-- Esercizio assegnato --
Riporta in una tabella Markdown le righe dei record dall'inizio fino a quella che contiene "part at (1014, 87): present -> none", inclusa, con la colonna n per il numero progressivo e la colonna Riga per il testo. Tralascia le righe vuote.

-- Record dei dati --

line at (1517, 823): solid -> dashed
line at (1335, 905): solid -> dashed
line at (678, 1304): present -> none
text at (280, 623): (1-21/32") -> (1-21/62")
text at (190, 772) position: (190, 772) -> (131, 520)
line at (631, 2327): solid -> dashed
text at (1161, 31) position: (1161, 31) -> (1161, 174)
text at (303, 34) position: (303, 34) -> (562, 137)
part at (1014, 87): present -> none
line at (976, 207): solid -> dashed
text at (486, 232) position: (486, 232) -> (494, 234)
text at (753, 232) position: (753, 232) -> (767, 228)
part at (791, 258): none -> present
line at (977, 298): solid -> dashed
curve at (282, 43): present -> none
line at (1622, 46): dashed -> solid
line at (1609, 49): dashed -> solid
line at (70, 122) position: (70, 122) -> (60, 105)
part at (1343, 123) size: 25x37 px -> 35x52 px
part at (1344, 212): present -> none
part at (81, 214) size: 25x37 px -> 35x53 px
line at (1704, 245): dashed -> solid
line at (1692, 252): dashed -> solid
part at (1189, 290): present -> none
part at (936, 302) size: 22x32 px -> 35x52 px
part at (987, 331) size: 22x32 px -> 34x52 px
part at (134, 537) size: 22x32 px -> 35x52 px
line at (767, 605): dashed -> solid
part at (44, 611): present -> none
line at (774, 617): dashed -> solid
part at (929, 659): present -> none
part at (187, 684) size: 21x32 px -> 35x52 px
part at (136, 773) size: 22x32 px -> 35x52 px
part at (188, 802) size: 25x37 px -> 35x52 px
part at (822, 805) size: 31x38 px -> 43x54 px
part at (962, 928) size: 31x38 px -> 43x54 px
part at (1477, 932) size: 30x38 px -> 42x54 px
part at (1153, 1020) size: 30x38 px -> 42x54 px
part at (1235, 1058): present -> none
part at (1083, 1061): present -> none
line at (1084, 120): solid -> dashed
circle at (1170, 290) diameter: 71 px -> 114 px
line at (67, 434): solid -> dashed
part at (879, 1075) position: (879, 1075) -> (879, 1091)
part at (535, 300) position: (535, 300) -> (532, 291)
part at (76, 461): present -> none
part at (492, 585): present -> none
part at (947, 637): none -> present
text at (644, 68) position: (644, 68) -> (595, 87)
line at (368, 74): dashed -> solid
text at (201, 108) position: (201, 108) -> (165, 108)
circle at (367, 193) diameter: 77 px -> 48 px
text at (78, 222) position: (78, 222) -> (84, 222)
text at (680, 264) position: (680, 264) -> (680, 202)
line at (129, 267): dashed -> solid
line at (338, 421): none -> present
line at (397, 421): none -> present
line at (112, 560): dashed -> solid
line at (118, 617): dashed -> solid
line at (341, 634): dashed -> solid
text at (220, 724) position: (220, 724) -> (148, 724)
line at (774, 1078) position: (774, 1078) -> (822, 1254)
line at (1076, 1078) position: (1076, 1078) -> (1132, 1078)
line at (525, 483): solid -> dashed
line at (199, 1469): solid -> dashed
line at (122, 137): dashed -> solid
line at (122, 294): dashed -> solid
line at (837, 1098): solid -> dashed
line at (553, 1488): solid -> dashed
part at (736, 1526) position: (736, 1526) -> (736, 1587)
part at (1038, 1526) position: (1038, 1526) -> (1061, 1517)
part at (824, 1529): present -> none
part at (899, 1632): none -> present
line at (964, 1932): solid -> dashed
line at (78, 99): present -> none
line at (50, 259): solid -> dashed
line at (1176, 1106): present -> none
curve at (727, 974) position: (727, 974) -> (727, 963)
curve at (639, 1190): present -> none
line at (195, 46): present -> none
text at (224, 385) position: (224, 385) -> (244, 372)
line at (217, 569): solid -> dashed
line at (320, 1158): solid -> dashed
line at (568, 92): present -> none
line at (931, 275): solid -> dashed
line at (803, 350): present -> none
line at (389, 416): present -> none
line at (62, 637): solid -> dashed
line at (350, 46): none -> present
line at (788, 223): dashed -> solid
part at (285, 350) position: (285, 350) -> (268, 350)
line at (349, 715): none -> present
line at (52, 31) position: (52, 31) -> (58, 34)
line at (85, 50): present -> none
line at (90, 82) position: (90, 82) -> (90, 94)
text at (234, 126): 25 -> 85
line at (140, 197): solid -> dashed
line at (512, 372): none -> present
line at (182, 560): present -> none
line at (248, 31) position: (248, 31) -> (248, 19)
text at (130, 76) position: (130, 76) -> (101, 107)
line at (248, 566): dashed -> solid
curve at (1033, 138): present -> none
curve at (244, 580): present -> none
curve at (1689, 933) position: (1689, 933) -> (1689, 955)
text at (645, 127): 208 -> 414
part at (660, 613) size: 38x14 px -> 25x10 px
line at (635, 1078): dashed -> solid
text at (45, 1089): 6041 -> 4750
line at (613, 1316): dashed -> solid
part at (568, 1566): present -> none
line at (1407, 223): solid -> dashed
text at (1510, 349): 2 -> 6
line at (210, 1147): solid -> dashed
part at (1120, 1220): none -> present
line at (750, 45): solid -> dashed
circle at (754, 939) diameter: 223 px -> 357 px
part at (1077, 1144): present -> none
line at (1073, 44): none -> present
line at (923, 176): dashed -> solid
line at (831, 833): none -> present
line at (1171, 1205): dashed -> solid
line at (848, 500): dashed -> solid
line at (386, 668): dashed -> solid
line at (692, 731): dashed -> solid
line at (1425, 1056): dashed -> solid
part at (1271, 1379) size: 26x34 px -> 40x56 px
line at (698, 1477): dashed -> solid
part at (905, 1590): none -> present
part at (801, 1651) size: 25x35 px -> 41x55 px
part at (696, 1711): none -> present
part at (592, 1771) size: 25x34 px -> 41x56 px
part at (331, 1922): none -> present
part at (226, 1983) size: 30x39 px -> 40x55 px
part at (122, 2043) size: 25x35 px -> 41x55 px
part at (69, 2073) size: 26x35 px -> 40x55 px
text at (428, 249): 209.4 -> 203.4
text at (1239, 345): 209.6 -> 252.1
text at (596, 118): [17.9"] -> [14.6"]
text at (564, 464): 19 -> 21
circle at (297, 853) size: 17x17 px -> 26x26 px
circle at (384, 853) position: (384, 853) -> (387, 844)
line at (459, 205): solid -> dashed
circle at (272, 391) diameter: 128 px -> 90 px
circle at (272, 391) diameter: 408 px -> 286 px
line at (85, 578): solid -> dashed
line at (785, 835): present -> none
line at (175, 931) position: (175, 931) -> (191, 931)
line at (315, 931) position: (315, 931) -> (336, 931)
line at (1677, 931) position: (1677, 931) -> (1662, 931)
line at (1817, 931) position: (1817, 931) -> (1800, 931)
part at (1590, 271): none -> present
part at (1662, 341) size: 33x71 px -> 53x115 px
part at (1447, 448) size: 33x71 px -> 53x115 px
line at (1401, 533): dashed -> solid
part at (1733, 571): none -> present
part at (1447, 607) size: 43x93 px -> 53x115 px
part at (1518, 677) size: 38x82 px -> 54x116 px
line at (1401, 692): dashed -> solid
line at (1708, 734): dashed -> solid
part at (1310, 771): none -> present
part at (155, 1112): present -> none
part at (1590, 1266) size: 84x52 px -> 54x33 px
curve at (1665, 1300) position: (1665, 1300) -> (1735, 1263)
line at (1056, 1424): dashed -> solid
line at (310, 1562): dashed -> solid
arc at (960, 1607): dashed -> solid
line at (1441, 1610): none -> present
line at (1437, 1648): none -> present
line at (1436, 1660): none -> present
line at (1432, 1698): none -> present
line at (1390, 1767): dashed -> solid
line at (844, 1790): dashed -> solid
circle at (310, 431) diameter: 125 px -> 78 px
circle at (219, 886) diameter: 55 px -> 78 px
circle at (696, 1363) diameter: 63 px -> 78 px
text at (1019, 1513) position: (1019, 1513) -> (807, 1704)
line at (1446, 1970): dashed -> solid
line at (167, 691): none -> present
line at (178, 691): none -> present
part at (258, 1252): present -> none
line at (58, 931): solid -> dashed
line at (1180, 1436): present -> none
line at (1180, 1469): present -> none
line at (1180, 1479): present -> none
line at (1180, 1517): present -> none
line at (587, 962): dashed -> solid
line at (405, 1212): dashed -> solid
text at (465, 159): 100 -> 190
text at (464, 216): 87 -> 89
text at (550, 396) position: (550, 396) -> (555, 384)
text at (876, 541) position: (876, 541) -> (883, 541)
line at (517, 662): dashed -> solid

-- Soluzione --
| n | Riga |
|---|---|
| 1 | line at (1517, 823): solid -> dashed |
| 2 | line at (1335, 905): solid -> dashed |
| 3 | line at (678, 1304): present -> none |
| 4 | text at (280, 623): (1-21/32") -> (1-21/62") |
| 5 | text at (190, 772) position: (190, 772) -> (131, 520) |
| 6 | line at (631, 2327): solid -> dashed |
| 7 | text at (1161, 31) position: (1161, 31) -> (1161, 174) |
| 8 | text at (303, 34) position: (303, 34) -> (562, 137) |
| 9 | part at (1014, 87): present -> none |